◆ **ATIVIDADES**
[1] Na notícia sobre o novo Código Sanitário de Aparecida de Goiânia, quais são as políticas municipais cuja execução a proposta visa? Liste todas.
[2] Escreva a continuação da notícia sobre o novo Código Sanitário de Aparecida de Goiânia, começando logo após a última frase apresentada.

++++ TEXTO EM ESTUDO

Prefeitura de Aparecida apresenta novo Código Sanitário para desburocratização

Amanda Rocha
Tempo: 3 min.

O prefeito de Aparecida de Goiânia, Leandro Vilela, protocolou na Câmara Municipal, nesta segunda-feira (5), o novo Código Sanitário do município. O projeto foi entregue pessoalmente ao presidente da Casa, Gilsão Meu Povo, e será analisado pelos vereadores nos próximos dias.

A proposta visa a execução das políticas municipais de Vigilância Sanitária, Ambiental, Epidemiológica, Saúde do Trabalhador e Controle de Zoonoses. A modernização das normas da Vigilância Sanitária é o principal destaque, impactando diretamente o funcionamento de empresas e a atividade econômica local.

As regras estavam em vigor desde 1993 e a atualização promove avanços significativos para empreendedores, focando na desburocratização, segurança jurídica e eficiência administrativa. Entre as principais mudanças, está a adoção de um modelo de licenciamento sanitário baseado no grau de risco da atividade econômica.

Negócios classificados como de baixo risco ficarão isentos de licenciamento, enquanto atividades de médio risco terão alvará emitido automaticamente por meio eletrônico, com posterior análise documental ou inspeção. Apenas estabelecimentos de alto risco continuarão obrigados a passar por vistoria prévia.

““Estamos construindo uma legislação moderna, transparente e eficiente, alinhada à realidade atual da nossa cidade. Tenho certeza de que, com o apoio da Câmara, poderemos aprovar esse projeto que beneficia os empreendedores, protege a saúde da população e contribui para o crescimento de Aparecida”, afirmou o prefeito Leandro Vilela.”

++++++++
++++ AMOSTRA DOS DADOS

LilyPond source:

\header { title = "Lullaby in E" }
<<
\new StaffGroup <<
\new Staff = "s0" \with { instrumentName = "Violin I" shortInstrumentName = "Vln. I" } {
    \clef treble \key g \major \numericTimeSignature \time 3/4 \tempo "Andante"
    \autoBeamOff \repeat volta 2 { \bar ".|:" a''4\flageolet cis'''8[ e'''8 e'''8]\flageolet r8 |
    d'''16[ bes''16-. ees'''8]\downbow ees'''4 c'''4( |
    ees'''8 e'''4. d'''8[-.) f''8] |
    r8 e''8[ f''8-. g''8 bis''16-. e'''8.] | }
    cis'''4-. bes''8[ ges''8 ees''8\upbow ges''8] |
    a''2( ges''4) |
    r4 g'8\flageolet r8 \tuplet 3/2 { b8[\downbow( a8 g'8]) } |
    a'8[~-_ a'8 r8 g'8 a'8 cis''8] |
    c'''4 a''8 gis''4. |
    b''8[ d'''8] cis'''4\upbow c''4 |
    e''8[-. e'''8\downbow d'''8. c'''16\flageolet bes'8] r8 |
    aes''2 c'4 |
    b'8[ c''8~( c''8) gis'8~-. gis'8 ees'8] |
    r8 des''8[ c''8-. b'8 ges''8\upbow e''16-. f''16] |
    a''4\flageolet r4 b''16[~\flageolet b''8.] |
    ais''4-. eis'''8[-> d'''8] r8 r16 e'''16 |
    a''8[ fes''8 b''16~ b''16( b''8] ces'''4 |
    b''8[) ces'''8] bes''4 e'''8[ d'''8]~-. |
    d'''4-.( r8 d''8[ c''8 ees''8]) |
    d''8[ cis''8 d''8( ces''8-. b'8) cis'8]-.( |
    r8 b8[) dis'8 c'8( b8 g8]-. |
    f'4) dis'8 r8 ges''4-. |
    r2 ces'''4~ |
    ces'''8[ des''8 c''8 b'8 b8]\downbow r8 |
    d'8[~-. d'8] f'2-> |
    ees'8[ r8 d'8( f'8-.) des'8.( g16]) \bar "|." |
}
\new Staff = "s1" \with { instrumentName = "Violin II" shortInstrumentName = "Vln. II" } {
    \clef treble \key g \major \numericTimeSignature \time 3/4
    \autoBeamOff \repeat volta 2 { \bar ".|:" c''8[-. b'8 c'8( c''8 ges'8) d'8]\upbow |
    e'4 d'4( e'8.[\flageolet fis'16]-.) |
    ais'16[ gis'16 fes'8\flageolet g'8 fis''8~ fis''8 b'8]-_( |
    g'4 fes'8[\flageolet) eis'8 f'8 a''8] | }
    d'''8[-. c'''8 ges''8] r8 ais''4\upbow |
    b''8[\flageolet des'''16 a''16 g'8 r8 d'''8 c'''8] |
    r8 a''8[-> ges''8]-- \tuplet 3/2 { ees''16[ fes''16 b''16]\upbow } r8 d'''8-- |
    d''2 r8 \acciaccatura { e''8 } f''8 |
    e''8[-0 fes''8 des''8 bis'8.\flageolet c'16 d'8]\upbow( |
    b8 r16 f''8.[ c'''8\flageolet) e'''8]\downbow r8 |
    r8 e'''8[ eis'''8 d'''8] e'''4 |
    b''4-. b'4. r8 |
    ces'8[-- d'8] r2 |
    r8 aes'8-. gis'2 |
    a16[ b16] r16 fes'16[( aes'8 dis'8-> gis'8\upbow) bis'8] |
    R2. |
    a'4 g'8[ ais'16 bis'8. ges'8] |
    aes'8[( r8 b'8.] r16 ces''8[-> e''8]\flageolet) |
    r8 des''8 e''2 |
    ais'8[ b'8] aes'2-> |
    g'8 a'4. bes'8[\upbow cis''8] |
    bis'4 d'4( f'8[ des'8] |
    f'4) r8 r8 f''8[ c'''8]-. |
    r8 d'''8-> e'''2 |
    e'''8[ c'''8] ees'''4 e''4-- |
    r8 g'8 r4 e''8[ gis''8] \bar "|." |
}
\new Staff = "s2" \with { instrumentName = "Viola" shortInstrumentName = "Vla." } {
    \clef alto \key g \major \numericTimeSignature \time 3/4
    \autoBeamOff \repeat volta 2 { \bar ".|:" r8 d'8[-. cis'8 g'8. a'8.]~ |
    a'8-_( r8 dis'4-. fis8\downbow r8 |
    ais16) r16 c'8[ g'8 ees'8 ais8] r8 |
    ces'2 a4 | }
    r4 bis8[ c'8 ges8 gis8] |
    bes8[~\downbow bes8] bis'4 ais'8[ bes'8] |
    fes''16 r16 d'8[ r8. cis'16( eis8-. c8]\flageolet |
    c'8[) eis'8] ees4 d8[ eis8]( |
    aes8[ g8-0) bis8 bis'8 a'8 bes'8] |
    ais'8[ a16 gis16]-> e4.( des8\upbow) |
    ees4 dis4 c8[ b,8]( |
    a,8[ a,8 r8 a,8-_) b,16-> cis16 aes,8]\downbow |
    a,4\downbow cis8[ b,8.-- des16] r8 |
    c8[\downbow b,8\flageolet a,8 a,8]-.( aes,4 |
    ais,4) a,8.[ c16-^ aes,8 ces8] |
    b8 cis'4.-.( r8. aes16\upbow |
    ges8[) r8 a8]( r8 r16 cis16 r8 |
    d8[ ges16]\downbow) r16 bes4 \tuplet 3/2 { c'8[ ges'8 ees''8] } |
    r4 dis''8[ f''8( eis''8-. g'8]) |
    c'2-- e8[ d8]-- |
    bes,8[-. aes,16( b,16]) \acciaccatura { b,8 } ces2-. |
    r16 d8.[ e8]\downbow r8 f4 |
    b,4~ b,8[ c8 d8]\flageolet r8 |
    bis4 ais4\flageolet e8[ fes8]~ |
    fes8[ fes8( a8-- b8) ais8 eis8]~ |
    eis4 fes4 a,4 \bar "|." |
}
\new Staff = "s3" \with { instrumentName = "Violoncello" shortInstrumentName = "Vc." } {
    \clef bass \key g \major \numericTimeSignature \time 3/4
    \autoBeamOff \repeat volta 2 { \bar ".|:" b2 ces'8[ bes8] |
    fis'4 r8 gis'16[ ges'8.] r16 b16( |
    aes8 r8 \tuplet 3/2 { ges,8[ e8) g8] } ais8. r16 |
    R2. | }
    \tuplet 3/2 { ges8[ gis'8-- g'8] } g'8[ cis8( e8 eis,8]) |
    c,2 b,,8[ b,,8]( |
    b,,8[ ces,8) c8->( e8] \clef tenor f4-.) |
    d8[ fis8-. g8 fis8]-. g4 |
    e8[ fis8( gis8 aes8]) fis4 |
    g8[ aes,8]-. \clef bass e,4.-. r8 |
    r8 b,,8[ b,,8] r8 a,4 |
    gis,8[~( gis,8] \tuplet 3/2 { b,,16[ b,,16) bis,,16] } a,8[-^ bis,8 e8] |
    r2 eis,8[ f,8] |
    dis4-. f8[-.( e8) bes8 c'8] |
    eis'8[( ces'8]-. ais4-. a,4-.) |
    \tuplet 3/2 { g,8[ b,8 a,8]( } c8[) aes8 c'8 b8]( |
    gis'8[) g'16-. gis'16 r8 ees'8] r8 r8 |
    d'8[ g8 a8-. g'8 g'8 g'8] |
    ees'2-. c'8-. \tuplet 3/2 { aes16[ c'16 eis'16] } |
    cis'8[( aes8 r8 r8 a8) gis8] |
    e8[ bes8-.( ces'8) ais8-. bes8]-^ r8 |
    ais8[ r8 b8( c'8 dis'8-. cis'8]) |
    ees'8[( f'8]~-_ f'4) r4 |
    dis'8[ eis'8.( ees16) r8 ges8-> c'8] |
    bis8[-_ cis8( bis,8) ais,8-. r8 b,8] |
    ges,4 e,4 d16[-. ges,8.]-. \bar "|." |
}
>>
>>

++++++++

◆ **RESPOSTAS DAS ATIVIDADES**
[1] Vigilância Sanitária, Vigilância Ambiental, Vigilância Epidemiológica, Saúde do Trabalhador e Controle de Zoonoses.

[2]
O novo código também permite que o processo de renovação do alvará seja feito automaticamente, por meio de declaração do responsável legal, e garante que o prazo de validade da licença seja prorrogado em caso de atrasos na análise por parte do órgão fiscalizador.

Outra medida relevante é a autorização para que empresas transfiram a titularidade sem necessidade de novo licenciamento, bastando que o novo responsável assuma as obrigações sanitárias pendentes. A fiscalização municipal passará a obedecer critérios técnicos claros, objetivos e previsíveis, evitando sanções baseadas em interpretações subjetivas.

Inspeções poderão ser substituídas por análise documental, especialmente em casos de renovações e atividades de médio risco, o que representa uma economia de tempo e recursos tanto para o poder público quanto para os empresários.

““Com a aprovação da nova legislação, Aparecida se posiciona entre os municípios mais avançados em política sanitária local, ao mesmo tempo em que reduz burocracias, amplia a segurança jurídica e fortalece o ambiente de negócios”, concluiu o prefeito.”